ADR 002: Native Boundary and Execution Architecture

Status: Proposed Date: 2026-05-28

Context

This project is a Python project that may use Rust for native implementation work. ADR 001 governs one narrow shape of native code: a drop-in accelerator that replaces a public Python callable, class, method, attribute, or module behavior while preserving the observable Python API.

That model is necessary, but not sufficient. Python/Rust projects commonly use native code in other shapes:

  • an in-process engine that consumes a normalized plan or batch built by Python;

  • an independent worker or binary that communicates with Python through a protocol;

  • a Rust core exposed through one or more bindings.

Those shapes are not simple accelerators. They do not merely stand in for one Python callable. They have different boundary costs, lifecycle risks, packaging risks, and test obligations. Treating them as drop-in accelerators hides those risks. Treating all native work as an engine or worker is also wrong, because it can avoid the strict compatibility rules that apply to public Python APIs.

This ADR is domain-agnostic. It defines how a Python-first project chooses and governs a Python/Rust boundary. Application-specific semantics belong in later ADRs.

Decision

The project adopts a default of no native code, and a cost-ordered ladder of three native integration shapes for the exceptions: accelerator, engine, and worker. Each native boundary is assigned to exactly one shape before code is written. The assigned shape fixes the boundary rules, test obligations, and governing ADR.

- _Instructions to follow_
Please reproduce the native boundary ADR above word for word, from its title to the end of its Decision section.

- _Given information_
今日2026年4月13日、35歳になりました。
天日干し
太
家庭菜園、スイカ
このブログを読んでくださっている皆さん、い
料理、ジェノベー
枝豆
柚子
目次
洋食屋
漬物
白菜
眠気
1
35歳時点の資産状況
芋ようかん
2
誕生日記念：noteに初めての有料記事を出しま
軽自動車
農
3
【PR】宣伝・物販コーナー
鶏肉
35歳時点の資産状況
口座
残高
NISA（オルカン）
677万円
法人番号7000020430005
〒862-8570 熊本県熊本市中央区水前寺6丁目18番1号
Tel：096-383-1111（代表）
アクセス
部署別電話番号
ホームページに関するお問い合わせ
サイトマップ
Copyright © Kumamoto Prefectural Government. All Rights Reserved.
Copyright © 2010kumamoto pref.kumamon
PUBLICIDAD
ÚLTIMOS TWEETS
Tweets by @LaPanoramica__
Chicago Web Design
* * *
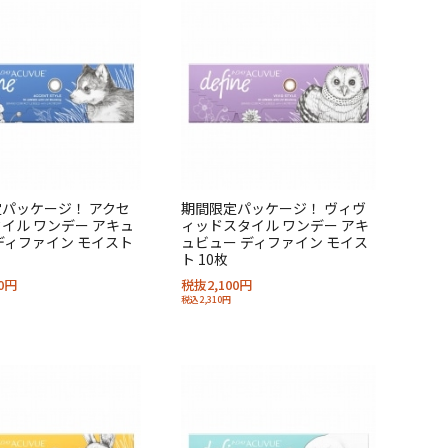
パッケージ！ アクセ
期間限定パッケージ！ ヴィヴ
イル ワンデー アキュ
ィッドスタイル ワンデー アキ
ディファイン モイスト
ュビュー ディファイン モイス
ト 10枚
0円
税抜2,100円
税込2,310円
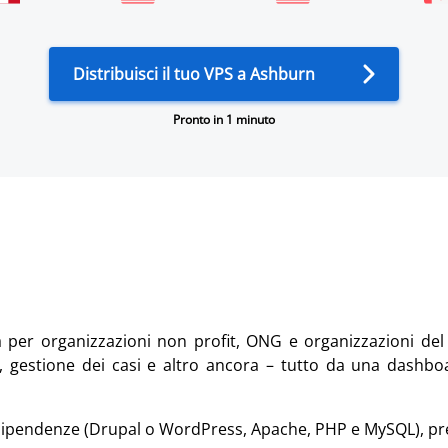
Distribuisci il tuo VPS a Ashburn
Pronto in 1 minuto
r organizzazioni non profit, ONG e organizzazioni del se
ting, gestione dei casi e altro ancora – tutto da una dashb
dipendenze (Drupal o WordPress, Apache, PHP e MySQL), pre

- _Answer below_
ADR 002: Native Boundary and Execution Architecture

Status: Proposed Date: 2026-05-28

Context

This project is a Python project that may use Rust for native implementation work. ADR 001 governs one narrow shape of native code: a drop-in accelerator that replaces a public Python callable, class, method, attribute, or module behavior while preserving the observable Python API.

That model is necessary, but not sufficient. Python/Rust projects commonly use native code in other shapes:

  • an in-process engine that consumes a normalized plan or batch built by Python;

  • an independent worker or binary that communicates with Python through a protocol;

  • a Rust core exposed through one or more bindings.

Those shapes are not simple accelerators. They do not merely stand in for one Python callable. They have different boundary costs, lifecycle risks, packaging risks, and test obligations. Treating them as drop-in accelerators hides those risks. Treating all native work as an engine or worker is also wrong, because it can avoid the strict compatibility rules that apply to public Python APIs.

This ADR is domain-agnostic. It defines how a Python-first project chooses and governs a Python/Rust boundary. Application-specific semantics belong in later ADRs.

Decision

The project adopts a default of no native code, and a cost-ordered ladder of three native integration shapes for the exceptions: accelerator, engine, and worker. Each native boundary is assigned to exactly one shape before code is written. The assigned shape fixes the boundary rules, test obligations, and governing ADR.